Your assignment: Please turn each line of text in the material below into a string in a single JSON list, in order, skipping blank lines. Leave the pictures out.

Dataset items:
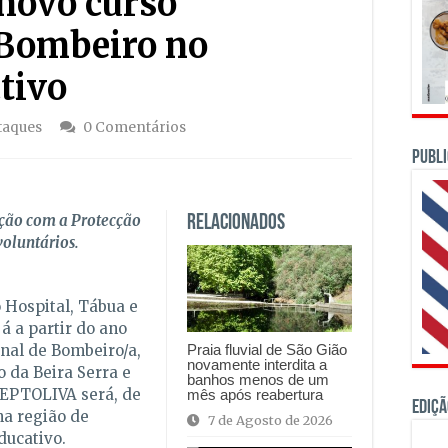
novo curso
 Bombeiro no
tivo
taques
0 Comentários
PUBLI
ção com a Protecção
Relacionados
voluntários.
o Hospital, Tábua e
á a partir do ano
onal de Bombeiro/a,
Praia fluvial de São Gião
novamente interdita a
o da Beira Serra e
banhos menos de um
 EPTOLIVA será, de
mês após reabertura
Ediçã
na região de
7 de Agosto de 2026
ducativo.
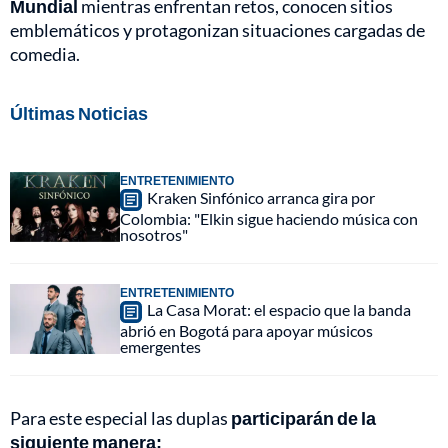
Mundial
mientras enfrentan retos, conocen sitios
emblemáticos y protagonizan situaciones cargadas de
comedia.
Últimas Noticias
ENTRETENIMIENTO
Kraken Sinfónico arranca gira por
Colombia: "Elkin sigue haciendo música con
nosotros"
ENTRETENIMIENTO
La Casa Morat: el espacio que la banda
abrió en Bogotá para apoyar músicos
emergentes
Para este especial las duplas
participarán de la
siguiente manera:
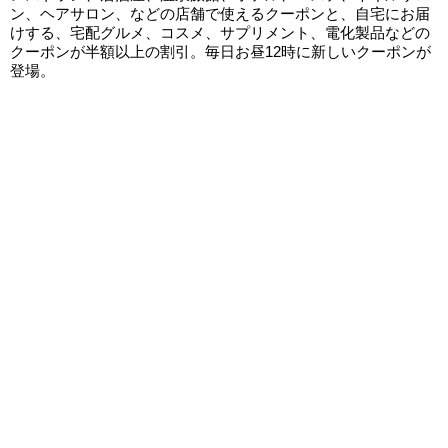
ン、ヘアサロン、などの店舗で使えるクーポンと、自宅にお届
けする、宅配グルメ、コスメ、サプリメント、電化製品などの
クーポンが半額以上の割引。毎日お昼12時に新しいクーポンが
登場。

Exercise response:
[
  "novo curso",
  " Bombeiro no",
  "tivo",
  "taques",
  "0 Comentários",
  "PUBLI",
  "ção com a Protecção",
  "Relacionados",
  "voluntários.",
  "o Hospital, Tábua e",
  "á a partir do ano",
  "onal de Bombeiro/a,",
  "Praia fluvial de São Gião",
  "novamente interdita a",
  "o da Beira Serra e",
  "banhos menos de um",
  " EPTOLIVA será, de",
  "mês após reabertura",
  "Ediçã",
  "na região de",
  "7 de Agosto de 2026",
  "ducativo.",
  "Mundial",
  "mientras enfrentan retos, conocen sitios",
  "emblemáticos y protagonizan situaciones cargadas de",
  "comedia.",
  "Últimas Noticias",
  "ENTRETENIMIENTO",
  "Kraken Sinfónico arranca gira por",
  "Colombia: \"Elkin sigue haciendo música con",
  "nosotros\"",
  "ENTRETENIMIENTO",
  "La Casa Morat: el espacio que la banda",
  "abrió en Bogotá para apoyar músicos",
  "emergentes",
  "Para este especial las duplas",
  "participarán de la",
  "siguiente manera:",
  "ン、ヘアサロン、などの店舗で使えるクーポンと、自宅にお届",
  "けする、宅配グルメ、コスメ、サプリメント、電化製品などの",
  "クーポンが半額以上の割引。毎日お昼12時に新しいクーポンが",
  "登場。"
]